En premier lieu, la décision portant interdiction de retour sur le territoire français vise les textes qui la fondent, en particulier les articles L. 612-6 et L. 612-10 du code de l’entrée et du séjour des étrangers et du droit d’asile, et fait état d’un examen d’ensemble de la situation du requérant au regard des critères mentionnés au point précédent. A cet égard, le préfet développe les éléments relatifs à la durée de présence de l’intéressé sur le territoire depuis sa déclaration d’entrée en 2020 lors de son interpellation, et relève qu’il ne justifie pas de liens personnels et familiaux intenses et anciens, avant d’ajouter que son comportement constitue une menace à l’ordre public. Cette mesure est ainsi suffisamment motivée et n’est, pour les mêmes motifs, pas entachée d’un défaut d’examen sérieux de la situation du requérant.

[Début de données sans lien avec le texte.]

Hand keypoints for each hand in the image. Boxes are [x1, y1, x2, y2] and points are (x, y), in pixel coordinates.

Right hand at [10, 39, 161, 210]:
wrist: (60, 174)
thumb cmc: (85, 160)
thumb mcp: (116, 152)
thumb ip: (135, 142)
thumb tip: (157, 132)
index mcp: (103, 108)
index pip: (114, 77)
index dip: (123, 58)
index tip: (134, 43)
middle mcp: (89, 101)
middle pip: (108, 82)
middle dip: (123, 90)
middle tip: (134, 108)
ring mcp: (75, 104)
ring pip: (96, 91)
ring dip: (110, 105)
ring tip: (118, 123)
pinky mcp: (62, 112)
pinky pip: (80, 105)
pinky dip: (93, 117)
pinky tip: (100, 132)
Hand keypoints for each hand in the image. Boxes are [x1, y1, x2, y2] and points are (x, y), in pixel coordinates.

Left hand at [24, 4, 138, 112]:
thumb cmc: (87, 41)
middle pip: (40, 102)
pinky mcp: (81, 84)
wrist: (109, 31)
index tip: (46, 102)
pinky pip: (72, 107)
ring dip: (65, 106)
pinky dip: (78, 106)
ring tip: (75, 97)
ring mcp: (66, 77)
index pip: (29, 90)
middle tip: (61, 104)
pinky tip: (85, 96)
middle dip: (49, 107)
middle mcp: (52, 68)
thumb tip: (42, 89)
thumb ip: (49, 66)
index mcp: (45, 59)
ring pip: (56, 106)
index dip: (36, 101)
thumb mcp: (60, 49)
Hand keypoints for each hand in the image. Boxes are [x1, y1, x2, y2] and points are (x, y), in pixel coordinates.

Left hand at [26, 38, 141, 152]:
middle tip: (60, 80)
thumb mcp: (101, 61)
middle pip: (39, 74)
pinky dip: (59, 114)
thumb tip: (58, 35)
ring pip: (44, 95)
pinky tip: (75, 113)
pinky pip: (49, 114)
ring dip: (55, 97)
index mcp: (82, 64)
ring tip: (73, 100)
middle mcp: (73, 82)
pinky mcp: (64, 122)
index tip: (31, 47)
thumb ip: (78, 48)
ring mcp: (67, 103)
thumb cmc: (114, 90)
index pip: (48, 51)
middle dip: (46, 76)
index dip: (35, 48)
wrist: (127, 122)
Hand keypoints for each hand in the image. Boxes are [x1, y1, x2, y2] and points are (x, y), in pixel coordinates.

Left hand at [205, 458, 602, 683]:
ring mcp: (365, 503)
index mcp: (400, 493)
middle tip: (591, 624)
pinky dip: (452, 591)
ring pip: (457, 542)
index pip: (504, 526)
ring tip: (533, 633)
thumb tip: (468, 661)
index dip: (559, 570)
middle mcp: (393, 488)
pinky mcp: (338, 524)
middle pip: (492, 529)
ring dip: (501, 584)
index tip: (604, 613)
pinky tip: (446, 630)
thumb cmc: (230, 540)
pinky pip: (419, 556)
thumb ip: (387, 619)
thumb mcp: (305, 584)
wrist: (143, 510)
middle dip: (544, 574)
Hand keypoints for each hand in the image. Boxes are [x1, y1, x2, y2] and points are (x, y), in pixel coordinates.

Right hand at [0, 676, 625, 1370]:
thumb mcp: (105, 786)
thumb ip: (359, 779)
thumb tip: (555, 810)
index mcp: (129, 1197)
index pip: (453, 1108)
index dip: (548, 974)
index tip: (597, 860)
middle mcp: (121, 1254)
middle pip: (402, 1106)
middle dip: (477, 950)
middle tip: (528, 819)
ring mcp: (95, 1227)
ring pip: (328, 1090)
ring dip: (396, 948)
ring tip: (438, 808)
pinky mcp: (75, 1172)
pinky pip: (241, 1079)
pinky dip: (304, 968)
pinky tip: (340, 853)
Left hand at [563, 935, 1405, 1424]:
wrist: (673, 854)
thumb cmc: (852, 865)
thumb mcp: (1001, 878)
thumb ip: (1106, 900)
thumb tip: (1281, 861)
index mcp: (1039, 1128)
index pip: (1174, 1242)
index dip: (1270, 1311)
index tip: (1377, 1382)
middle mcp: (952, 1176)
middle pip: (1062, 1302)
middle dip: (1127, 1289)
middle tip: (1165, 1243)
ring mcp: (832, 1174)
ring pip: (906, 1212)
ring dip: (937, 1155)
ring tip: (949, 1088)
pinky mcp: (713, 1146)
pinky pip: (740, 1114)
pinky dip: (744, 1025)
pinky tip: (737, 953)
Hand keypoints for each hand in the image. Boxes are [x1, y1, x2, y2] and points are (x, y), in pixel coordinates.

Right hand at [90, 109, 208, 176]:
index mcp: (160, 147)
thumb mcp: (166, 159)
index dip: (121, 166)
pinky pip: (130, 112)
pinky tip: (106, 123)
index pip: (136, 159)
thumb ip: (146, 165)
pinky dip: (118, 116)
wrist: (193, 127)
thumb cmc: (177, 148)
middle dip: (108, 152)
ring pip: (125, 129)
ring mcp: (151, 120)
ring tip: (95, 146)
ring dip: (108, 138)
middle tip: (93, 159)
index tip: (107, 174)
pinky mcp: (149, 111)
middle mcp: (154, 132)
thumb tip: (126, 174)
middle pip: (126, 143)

En second lieu, pour les mêmes motifs que ceux exposés aux points 14 et 17 et en l’absence de circonstances humanitaires avérées, le préfet de la Seine-Saint-Denis, n’a pas commis d’erreur de droit ni fait une inexacte application des dispositions de l’article L. 612-10 du code de l’entrée et du séjour des étrangers et du droit d’asile en prononçant à l’égard du requérant une interdiction de retour d’une durée de deux ans.
Il résulte de tout ce qui précède que les conclusions aux fins d’annulation présentées par M. C… ne sont pas fondées et doivent donc être rejetées, ainsi que, par voie de conséquence, ses conclusions aux fins d’injonction et celles présentées au titre de l’article L. 761-1 du code de justice administrative.
DÉCIDE :
Article 1er : La requête de M. C… est rejetée.
Article 2 : Le présent jugement sera notifié à M. B… C… et au préfet de la Seine-Saint-Denis.
Délibéré après l’audience du 17 septembre 2025, à laquelle siégeaient :
M. Baffray, président,
Mme Lançon, première conseillère,
Mme Gaullier-Chatagner, première conseillère.
Rendu public par mise à disposition au greffe le 1er octobre 2025.
La rapporteure,
N. Gaullier-Chatagner
Le président,
J.-F. Baffray
La greffière,
A. Macaronus
La République mande et ordonne au préfet de la Seine-Saint-Denis en ce qui le concerne ou à tous commissaires de justice à ce requis en ce qui concerne les voies de droit commun contre les parties privées, de pourvoir à l’exécution de la présente décision.